I was asked to create a class that will connect to a remote service via soap. The class has only one public method send(recordName)
.
The class ended like this:
private recordName;
private recordId;
public send(recordName)
{
this.recordName = recordName;
this.validateRecordName();
this.retrieveRecordId();
if (this.recordExists()) {
this.updateRecordOnRemoteServer();
} else {
this.addRecordOnRemoteServer();
}
}
private validateRecordName()
{
// throws exception if this.recordName does not meet certain criteria
}
private retrieveRecordId()
{
response = // creates a soapClient, sends the recordName, and returns a response
this.recordId = response->id ? response->id : null;
}
private recordExists()
{
return this.recordId !== null;
}
private updateRecordOnRemoteServer()
{
someSoapClient->update('url', this.recordId); // notice the this.recordId reference
}
// omitting add method for brevity.
But my boss (who has like 10 years more experience than me), told me I should pass the recordId as a parm to the update method, because otherwise the class suffers from a Orders Matter
issue, and the update method is fragile, since it requires data that is set outside itself (retrieveRecordId()), and that has to be invoked by other method (in this case send()).
So the changes are really slight:
public send(recordName)
{
// unchanged
this.recordName = recordName;
this.validateRecordName();
// changed. Notice recordId is now a method var, not a class member.

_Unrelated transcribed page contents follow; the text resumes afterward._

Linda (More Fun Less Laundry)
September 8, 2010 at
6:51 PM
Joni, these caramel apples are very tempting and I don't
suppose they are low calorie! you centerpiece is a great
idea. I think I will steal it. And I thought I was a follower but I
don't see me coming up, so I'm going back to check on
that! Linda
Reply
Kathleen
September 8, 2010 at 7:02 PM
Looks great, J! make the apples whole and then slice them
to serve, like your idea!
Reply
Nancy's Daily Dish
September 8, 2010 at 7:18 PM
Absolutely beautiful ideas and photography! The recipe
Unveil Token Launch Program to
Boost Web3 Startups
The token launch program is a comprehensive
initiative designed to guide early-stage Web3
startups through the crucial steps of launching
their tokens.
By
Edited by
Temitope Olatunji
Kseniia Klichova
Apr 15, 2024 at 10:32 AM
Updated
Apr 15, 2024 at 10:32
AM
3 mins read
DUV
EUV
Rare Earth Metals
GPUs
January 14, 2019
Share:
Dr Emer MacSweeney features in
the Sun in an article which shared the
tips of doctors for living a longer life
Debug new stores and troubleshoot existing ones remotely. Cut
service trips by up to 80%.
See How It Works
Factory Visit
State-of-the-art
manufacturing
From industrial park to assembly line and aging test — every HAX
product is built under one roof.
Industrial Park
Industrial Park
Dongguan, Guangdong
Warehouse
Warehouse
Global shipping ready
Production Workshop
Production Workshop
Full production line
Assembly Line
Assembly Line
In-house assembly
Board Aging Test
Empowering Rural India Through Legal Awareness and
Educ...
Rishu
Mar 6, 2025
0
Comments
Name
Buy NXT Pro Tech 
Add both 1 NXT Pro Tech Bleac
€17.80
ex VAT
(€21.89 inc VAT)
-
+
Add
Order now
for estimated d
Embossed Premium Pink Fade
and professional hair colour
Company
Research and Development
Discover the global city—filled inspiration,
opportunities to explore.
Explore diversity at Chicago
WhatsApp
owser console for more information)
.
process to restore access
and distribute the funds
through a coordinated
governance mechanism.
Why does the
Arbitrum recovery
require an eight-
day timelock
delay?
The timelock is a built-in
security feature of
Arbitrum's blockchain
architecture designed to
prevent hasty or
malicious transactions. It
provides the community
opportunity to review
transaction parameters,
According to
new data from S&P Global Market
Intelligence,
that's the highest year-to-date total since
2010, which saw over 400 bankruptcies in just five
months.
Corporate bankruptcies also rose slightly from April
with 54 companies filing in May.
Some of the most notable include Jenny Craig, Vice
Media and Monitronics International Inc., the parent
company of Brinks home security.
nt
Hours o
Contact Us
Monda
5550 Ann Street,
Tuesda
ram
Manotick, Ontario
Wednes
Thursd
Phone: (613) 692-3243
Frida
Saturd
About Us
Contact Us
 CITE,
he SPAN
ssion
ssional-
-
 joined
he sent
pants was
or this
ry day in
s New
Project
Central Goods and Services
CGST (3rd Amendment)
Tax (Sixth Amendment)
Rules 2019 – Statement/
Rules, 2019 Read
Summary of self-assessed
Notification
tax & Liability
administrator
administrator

recordId = this.retrieveRecordId() // returns the id or null
recordExists = recordId !== null;
if (recordExists) {
// notice the param is being passed
this.updateRecordOnRemoteServer(recordId);
} else {
// add new record
}
}
I read Clean Code by Robert C. Martin, and most of his examples ended similar to what I proposed originally. He will initialize class memeber variables in the public method by invoking private methods, and those attributes will be used by other private methods; all in cascade.
When I first read the book I wasn't convinced it was "that clean" because I also thought that the class relied heavily on the invocation order of the private methods; but I started using that pattern in my own projects and I found it was helping me a lot to keep my code shorter and my public methods super readable.
I also learnt from the book to avoid passing params to private methods (unless there is no other way like sum(a, b), sub(a, b) kind of functions). 95% of the time he won't define arguments for private methods.
I would really like to know if there is a better approach. Thank you!